Still, opposing Muslim intimidation — and, what is part of the same task, opposing Western capitulation to Muslim intimidation — is a large task that requires many hands and many different sorts of initiative. The Seattle-based cartoonist Molly Norris is to be congratulated for suggesting another fertile response, “Everybody Draw Mohammed Day.” Put the date in your calendar: May 20, the first “Citizens Against Citizens Against Humor” — CACAH, pronounced, Ms. Norris informs us, “ca-ca.” In anticipation of “Everybody Draw Mohammed” day, Ms. Norris supplied this advertisement:

“As a cartoonist,” Ms. Norris wrote, “I just felt so much passion about what had happened I wanted to kind of counter Comedy Central’s message they sent about feeling afraid.” Good thinking, Molly!  Too bad the commissars at the organization that used to be called Comedy Central lack your courage.

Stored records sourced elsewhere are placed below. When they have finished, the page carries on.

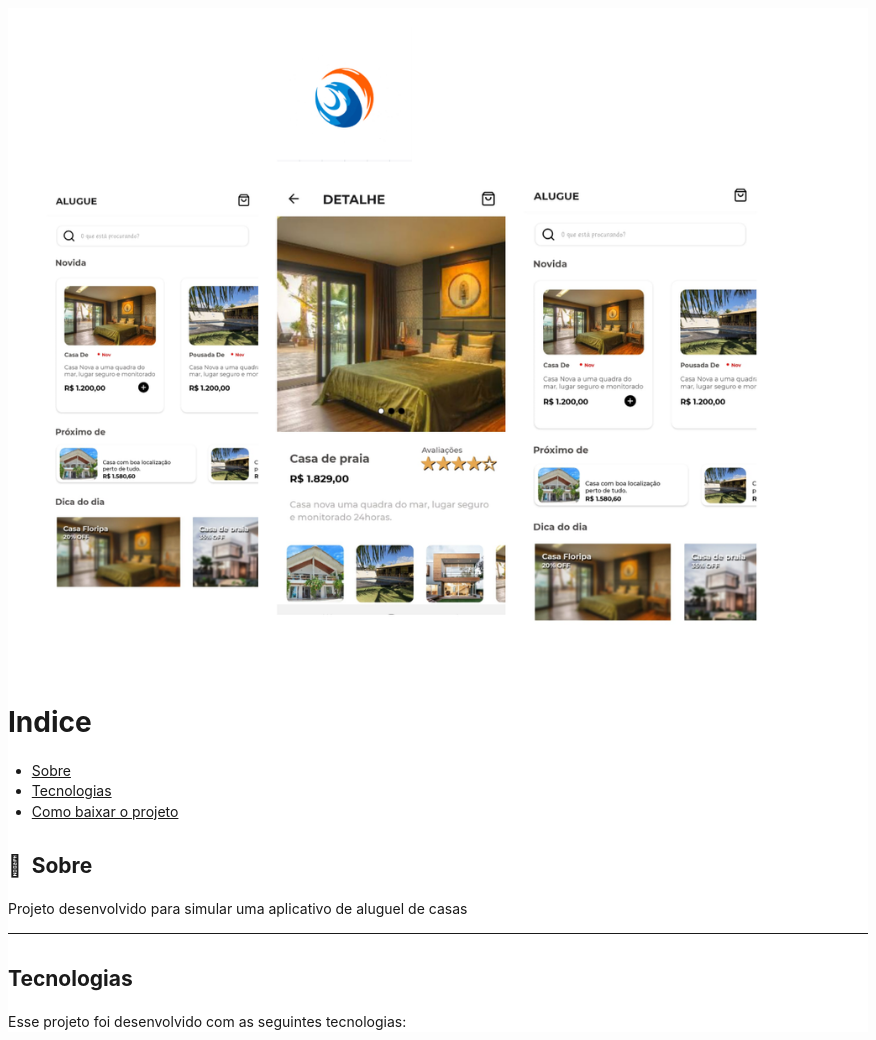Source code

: <img width="100%" src=".github/screens.png">

# Indice

- [Sobre](#-sobre)
- [Tecnologias](#Tecnologias)
- [Como baixar o projeto](#-como-baixar-o-projeto)

## 🔖&nbsp; Sobre

Projeto desenvolvido para simular uma aplicativo de aluguel de casas

---

## Tecnologias

Esse projeto foi desenvolvido com as seguintes tecnologias:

What’s at stake here?  Ms. Norris and others have mentioned the First Amendment, i.e., freedom of speech.  But the episode reminds us that even more is at stake. It is not just freedom of speech, it is freedom tout court. Aristotle once observed that courage is the most important virtue because without courage you cannot practice the others.  In the face of the threat of radical Islam, Western cultures have increasingly taken refuge in the false prudence that is a blind for timorousness. They lack any conviction about the vitality of their own tradition and the values that nurture it, so they are thrown back on the liberal mantra of “tolerance.” Tolerance is a great virtue when practiced from a position of strength. As an excuse for taking the path of least resistance, it is indistinguishable from cravenness and cowardice.